Né à l'âge de 2 ans en 1912. Boubou eu 5 ans en 1937, et très vite il comprit que sa destinée était de dominer le monde et de manger des Tuc. Dès lors, avec force et abnégation il s'astreignit à un travail de tous les jours afin de mettre en place son vil et sournois stratagème. Hélas, il mourra avant que la mission de sa vie ne s'accomplisse, puisque c'est dans un incendie en sauvant 7 personnes d'un immeuble en flamme qu'il rendra l'âme.
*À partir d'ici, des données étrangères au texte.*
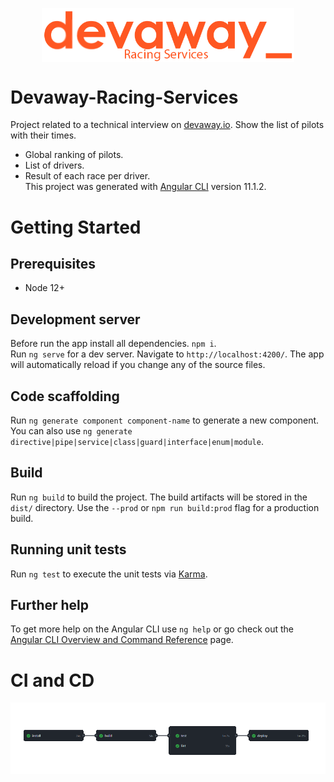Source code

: <p align="center" >
  <img src="./gh-images/logo.png" align="center" style="max-width:80%" />
</p>

# Devaway-Racing-Services

Project related to a technical interview on [devaway.io]('https://devaway.io/').
Show the list of pilots with their times.

- Global ranking of pilots.
- List of drivers.
- Result of each race per driver.  
  This project was generated with [Angular CLI](https://github.com/angular/angular-cli) version 11.1.2.

# Getting Started

## Prerequisites

- Node 12+

## Development server

Before run the app install all dependencies.
`npm i`.  
Run `ng serve` for a dev server. Navigate to `http://localhost:4200/`. The app will automatically reload if you change any of the source files.

## Code scaffolding

Run `ng generate component component-name` to generate a new component. You can also use `ng generate directive|pipe|service|class|guard|interface|enum|module`.

## Build

Run `ng build` to build the project. The build artifacts will be stored in the `dist/` directory. Use the `--prod` or `npm run build:prod` flag for a production build.

## Running unit tests

Run `ng test` to execute the unit tests via [Karma](https://karma-runner.github.io).

## Further help

To get more help on the Angular CLI use `ng help` or go check out the [Angular CLI Overview and Command Reference](https://angular.io/cli) page.

# CI and CD

![](./gh-images/Screenshot_22.png)
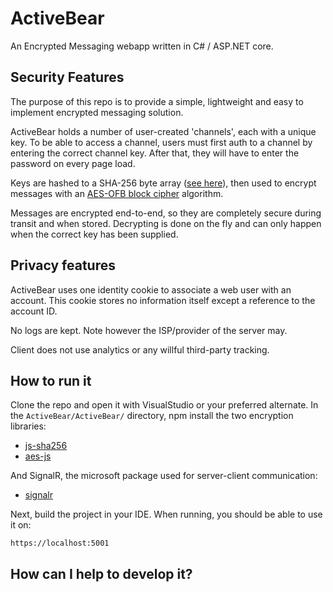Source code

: # ActiveBear
An Encrypted Messaging webapp written in C# / ASP.NET core.

## Security Features

The purpose of this repo is to provide a simple, lightweight and easy to implement encrypted messaging solution.

ActiveBear holds a number of user-created 'channels', each with a unique key.
To be able to access a channel, users must first auth to a channel by entering the correct channel key. After that, they will have to enter the password on every page load.

Keys are hashed to a SHA-256 byte array ([see here](https://github.com/emn178/js-sha256)), then used to encrypt messages with an [AES-OFB block cipher](https://github.com/ricmoo/aes-js) algorithm.

Messages are encrypted end-to-end, so they are completely secure during transit and when stored. Decrypting is done on the fly and can only happen when the correct key has been supplied.

## Privacy features

ActiveBear uses one identity cookie to associate a web user with an account. This cookie stores no information itself except a reference to the account ID.

No logs are kept. Note however the ISP/provider of the server may.

Client does not use analytics or any willful third-party tracking.

## How to run it

Clone the repo and open it with VisualStudio or your preferred alternate.
In the `ActiveBear/ActiveBear/` directory, npm install the two encryption libraries:
  * [js-sha256](https://github.com/emn178/js-sha256)
  * [aes-js](https://github.com/ricmoo/aes-js)
  
And SignalR, the microsoft package used for server-client communication:

  * [signalr](https://www.npmjs.com/package/@aspnet/signalr)
  
Next, build the project in your IDE. When running, you should be able to use it on:

`https://localhost:5001`

## How can I help to develop it?
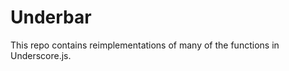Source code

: Underbar
=====================
This repo contains reimplementations of many of the functions in Underscore.js.
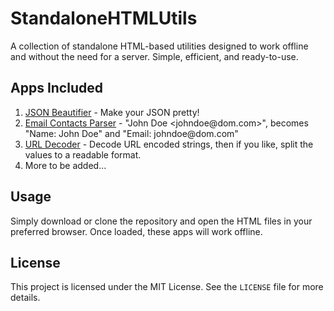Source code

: # StandaloneHTMLUtils

A collection of standalone HTML-based utilities designed to work offline and without the need for a server. Simple, efficient, and ready-to-use.

## Apps Included

1. [JSON Beautifier](json_beautifier.html) - Make your JSON pretty!
2. [Email Contacts Parser](email_contacts_parser.html) - "John Doe <johndoe<area>@dom.com>", becomes "Name: John Doe" and "Email: johndoe<area>@dom.com"
3. [URL Decoder](URL_decoder.html) - Decode URL encoded strings, then if you like, split the values to a readable format.
4. More to be added...

## Usage

Simply download or clone the repository and open the HTML files in your preferred browser. Once loaded, these apps will work offline.

## License

This project is licensed under the MIT License. See the `LICENSE` file for more details.

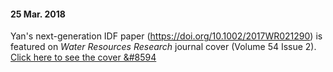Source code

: #### 25 Mar. 2018
Yan's next-generation IDF paper (<a href="https://doi.org/10.1002/2017WR021290">https://doi.org/10.1002/2017WR021290</a>) is featured on <em>Water Resources Research</em> journal cover (Volume 54 Issue 2). <a href="https://agupubs.onlinelibrary.wiley.com/doi/epdf/10.1002/wrcr.22864">Click here to see the cover &#8594</a>
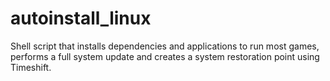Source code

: # autoinstall_linux
Shell script that installs dependencies and applications to run most games, performs a full system update and creates a system restoration point using Timeshift.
C'est con.

 

Présentation du receuil de textes

 

"Le triathlon est un sport où à la fin il arrive toujours un truc à Boubou". C'est ainsi que fut défini le triathlon par les infirmières de la clinique du Cèdre. En effet, fort d'une physiologie, d'une génétique et d'une volonté hors du commun, Boubou à cette particularité de ne jamais pouvoir donner la pleine mesure de son talent.

Pour autant, d'inénarrables aventures vous attendent, de la violence, du sexe, du sang, de la gloire, de l'érotisme, de l'humour, du suspens, du stupre, des cours de médecine et bien sûr des performances fantasmagoriques (ainsi que des fautes d'orthographes).

 

Alors évidemment, il ne s'agira pas non plus de vous écraser en vous racontant ma destinée, le contraste avec vos mornes vies vous ferait paraître bien miséreux, non, son but est juste de vous en donner un petit aperçu qui soit suffisament parlant pour que vous puissiez à la fois vivre ma vie par procuration et que vous vous rendiez également compte que le gars qui est derrière ce blog n'est pas le premier venu... mais plutôt le premier arrivé.